Saturday, November 19, 2005

The president and the press

Here's an article I really recommend that you read. It's published in The Nation and it's entitled, "Bush's War on the Press" by John Nichols & Robert W. McChesney. Here's a sample:

Corrupting PBS. Tomlinson's tenure at the CPB, which annually distributes $400 million in federal funding to broadcast outlets, was characterized by an assault on the news operations of the Public Broadcasting Service in general, and Moyers in particular, for airing dissenting voices and preparing investigative reports on the Administration. His goal was clearly to fire a shot across the bow of all public stations so managers would shy away from the sort of investigative journalism that might expose Bush Administration malfeasance. On November 15, on the heels of Tomlinson's resignation, the CPB's inspector general issued a sixty-seven-page report documenting Tomlinson's repeated violations of the Public Broadcasting Act, CPB rules and the CPB code of ethics with his political meddling, though it stopped short of calling for prosecution, or of examining the link between Tomlinson's actions and White House directives.

Faking TV News. Under Bush Administration directives, at least twenty federal agencies have produced and distributed scores, perhaps hundreds, of "video news segments" out of a $254 million slush fund. These bogus and deceptive stories have been broadcast on TV stations nationwide without any acknowledgment that they were prepared by the government rather than local journalists.
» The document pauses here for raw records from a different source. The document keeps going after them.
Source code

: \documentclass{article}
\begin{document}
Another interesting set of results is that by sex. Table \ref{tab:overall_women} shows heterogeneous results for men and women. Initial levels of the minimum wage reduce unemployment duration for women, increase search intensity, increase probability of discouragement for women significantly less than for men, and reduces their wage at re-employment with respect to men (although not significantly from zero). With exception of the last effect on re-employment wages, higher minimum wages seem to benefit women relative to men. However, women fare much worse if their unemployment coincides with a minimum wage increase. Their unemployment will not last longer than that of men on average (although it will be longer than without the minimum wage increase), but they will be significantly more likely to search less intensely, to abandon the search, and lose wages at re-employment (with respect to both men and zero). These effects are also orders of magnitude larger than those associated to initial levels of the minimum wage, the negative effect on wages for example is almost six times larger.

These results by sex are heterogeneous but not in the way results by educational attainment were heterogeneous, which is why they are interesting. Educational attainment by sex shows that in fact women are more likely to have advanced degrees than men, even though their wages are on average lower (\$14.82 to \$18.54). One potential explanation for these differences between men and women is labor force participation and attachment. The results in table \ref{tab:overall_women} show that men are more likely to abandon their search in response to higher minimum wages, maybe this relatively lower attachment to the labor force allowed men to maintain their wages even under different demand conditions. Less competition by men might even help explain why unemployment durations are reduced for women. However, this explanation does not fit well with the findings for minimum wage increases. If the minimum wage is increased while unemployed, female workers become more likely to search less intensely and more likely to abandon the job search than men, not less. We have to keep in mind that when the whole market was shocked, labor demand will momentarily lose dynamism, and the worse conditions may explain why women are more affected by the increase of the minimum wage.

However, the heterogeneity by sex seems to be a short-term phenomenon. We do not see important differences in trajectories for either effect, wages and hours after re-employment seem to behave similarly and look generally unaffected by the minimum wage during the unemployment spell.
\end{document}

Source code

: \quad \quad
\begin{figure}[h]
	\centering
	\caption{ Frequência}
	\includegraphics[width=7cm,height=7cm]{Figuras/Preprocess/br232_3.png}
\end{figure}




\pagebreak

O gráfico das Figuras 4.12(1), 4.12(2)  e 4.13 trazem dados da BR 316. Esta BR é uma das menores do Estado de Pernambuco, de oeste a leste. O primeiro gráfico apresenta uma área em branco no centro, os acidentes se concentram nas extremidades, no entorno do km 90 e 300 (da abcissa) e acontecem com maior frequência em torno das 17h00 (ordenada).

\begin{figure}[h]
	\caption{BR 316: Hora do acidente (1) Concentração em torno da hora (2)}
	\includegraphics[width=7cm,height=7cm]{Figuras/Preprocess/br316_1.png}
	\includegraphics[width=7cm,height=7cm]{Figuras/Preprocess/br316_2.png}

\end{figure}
The segments--which trumpet Administration "successes," promote its controversial line on issues like Medicare reform and feature Americans "thanking" Bush--have been labeled "covert propaganda" by the Government Accountability Office.

Paying Off Pundits. The Administration has made under-the-table payments to at least three pundits to sing its praises, including Armstrong Williams, the conservative columnist who collected $240,000 from the Education Department and then cheered on the ill-conceived No Child Left Behind Act.


More examples are given including turning press conferences into charades, gutting the Freedom of Information Act, obscuring the Iraq war and pushing media monopoly.